_SOURCE DOCUMENT_:
Four of Andy Warhol's Most Beautiful Women is derived from The Thirteen Most
Beautiful Women, a revolving collection of screen tests shown publicly (along
with its companion, The Thirteen Most Beautiful Boys). Amusingly, Warhol seems
to have regularly changed the reels in the Thirteen series, depending on whether
some of the screen test subjects would be in the audience or happened to be
potential patrons!
The four screen tests shown tonight - of Baby Jane Holzer, Ann Buchanan, Sally
Dennison, and Ivy Nicholson - are equally austere. All were made in 1964,
against a plain white background. Each subject seems to have been instructed to
stay as still as possible and face the camera. Buchanan and Nicholson are
struggling heroically not to blink. Buchanan seems to make a game out of it, and
is remarkable in her resolve. Eventually, in one of the most celebrated moments
in Warhol's films (reportedly greatly admired by Warhol himself), tears begin to
stream down her cheeks. Still she does not move or blink. Each reel ends, fading
to white, as ephemeral as beauty - or existence - itself.
Eat was made on February 2, 1964, roughly six weeks after Haircut, in the lower
Manhattan studio of artist Robert Indiana. In Callie Angell's study of Warhol's
films, Indiana recalled that before filming, he starved himself and bought a
large selection of fruits and vegetables, only to have Warhol select from the
plate a single mushroom and ask Indiana to make it last as long as possible.
Biting in small layers, chewing slowly, smelling, or simply experiencing the
memory of the taste, Indiana made the mushroom last for nine reels of film, or
27 minutes of screen time (about 40 minutes with the customary silent-speed
projection).
The result is an beautifully photographed portrait film of Indiana. With the
outdoor light pouring onto him, you can see the texture of his skin. Indiana
himself is a most engaging presence, utterly calm and composed while at the same
time enjoying a prolonged sensual experience. And a surprise guest from the
animal world reminds us of the inadequacy of simplified descriptions of these
films ("40 minutes of a guy eating a mushroom!"), exacerbated by their
unavailability for over twenty years.

_DATA PROVIDED_:
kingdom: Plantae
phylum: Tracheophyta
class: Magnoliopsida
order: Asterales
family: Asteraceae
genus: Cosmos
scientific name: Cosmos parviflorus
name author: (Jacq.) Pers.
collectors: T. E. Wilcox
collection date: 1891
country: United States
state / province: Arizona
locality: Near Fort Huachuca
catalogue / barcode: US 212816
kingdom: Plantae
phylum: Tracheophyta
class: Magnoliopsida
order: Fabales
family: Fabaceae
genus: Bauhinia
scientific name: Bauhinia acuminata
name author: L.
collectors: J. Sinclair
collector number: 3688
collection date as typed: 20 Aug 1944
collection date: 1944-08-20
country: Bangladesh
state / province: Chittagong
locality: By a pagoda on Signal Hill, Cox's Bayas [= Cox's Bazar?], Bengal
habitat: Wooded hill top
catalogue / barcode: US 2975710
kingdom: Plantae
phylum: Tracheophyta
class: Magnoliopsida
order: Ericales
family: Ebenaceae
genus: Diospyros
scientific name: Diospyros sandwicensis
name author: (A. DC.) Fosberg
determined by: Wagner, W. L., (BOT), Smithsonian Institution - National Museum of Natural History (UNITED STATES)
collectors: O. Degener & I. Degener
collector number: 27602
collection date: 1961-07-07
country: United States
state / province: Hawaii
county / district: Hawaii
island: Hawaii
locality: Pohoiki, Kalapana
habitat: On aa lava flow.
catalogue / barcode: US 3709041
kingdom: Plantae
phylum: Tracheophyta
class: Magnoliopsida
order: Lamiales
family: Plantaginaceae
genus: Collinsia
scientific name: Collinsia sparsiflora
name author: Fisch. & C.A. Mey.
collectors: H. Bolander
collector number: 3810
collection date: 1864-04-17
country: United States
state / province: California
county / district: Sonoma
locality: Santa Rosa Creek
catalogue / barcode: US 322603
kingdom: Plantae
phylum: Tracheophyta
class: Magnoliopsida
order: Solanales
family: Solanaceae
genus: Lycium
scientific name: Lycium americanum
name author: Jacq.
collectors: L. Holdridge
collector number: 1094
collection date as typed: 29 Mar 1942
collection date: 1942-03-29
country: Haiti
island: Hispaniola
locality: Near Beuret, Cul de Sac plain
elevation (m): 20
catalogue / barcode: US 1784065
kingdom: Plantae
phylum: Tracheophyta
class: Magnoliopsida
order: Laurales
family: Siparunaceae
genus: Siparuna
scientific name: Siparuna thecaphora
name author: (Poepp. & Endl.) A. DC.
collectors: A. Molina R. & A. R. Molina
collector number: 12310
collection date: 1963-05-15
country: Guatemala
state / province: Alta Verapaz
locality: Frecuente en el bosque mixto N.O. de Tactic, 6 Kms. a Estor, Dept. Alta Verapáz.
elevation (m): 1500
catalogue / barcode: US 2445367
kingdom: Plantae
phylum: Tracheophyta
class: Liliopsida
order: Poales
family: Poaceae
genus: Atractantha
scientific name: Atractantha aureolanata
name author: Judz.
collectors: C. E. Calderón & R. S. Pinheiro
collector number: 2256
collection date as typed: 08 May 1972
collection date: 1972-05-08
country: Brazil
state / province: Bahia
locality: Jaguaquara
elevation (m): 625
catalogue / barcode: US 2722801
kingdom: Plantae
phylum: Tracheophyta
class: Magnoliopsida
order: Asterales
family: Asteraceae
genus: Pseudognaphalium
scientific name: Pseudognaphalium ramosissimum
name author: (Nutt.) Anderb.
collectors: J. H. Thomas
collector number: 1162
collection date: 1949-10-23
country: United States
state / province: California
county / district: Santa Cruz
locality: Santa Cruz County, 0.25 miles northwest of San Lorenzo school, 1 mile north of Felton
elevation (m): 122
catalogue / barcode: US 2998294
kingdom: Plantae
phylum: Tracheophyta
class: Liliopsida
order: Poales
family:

_GIVEN INSTRUCTION_:
Copy the passage of the Warhol film notes word for word, starting with "Biting in small" and going on through "over twenty years.".

_ANSWER TO THE PROBLEM_:
Biting in small layers, chewing slowly, smelling, or simply experiencing the
memory of the taste, Indiana made the mushroom last for nine reels of film, or
27 minutes of screen time (about 40 minutes with the customary silent-speed
projection).
The result is an beautifully photographed portrait film of Indiana. With the
outdoor light pouring onto him, you can see the texture of his skin. Indiana
himself is a most engaging presence, utterly calm and composed while at the same
time enjoying a prolonged sensual experience. And a surprise guest from the
animal world reminds us of the inadequacy of simplified descriptions of these
films ("40 minutes of a guy eating a mushroom!"), exacerbated by their
unavailability for over twenty years.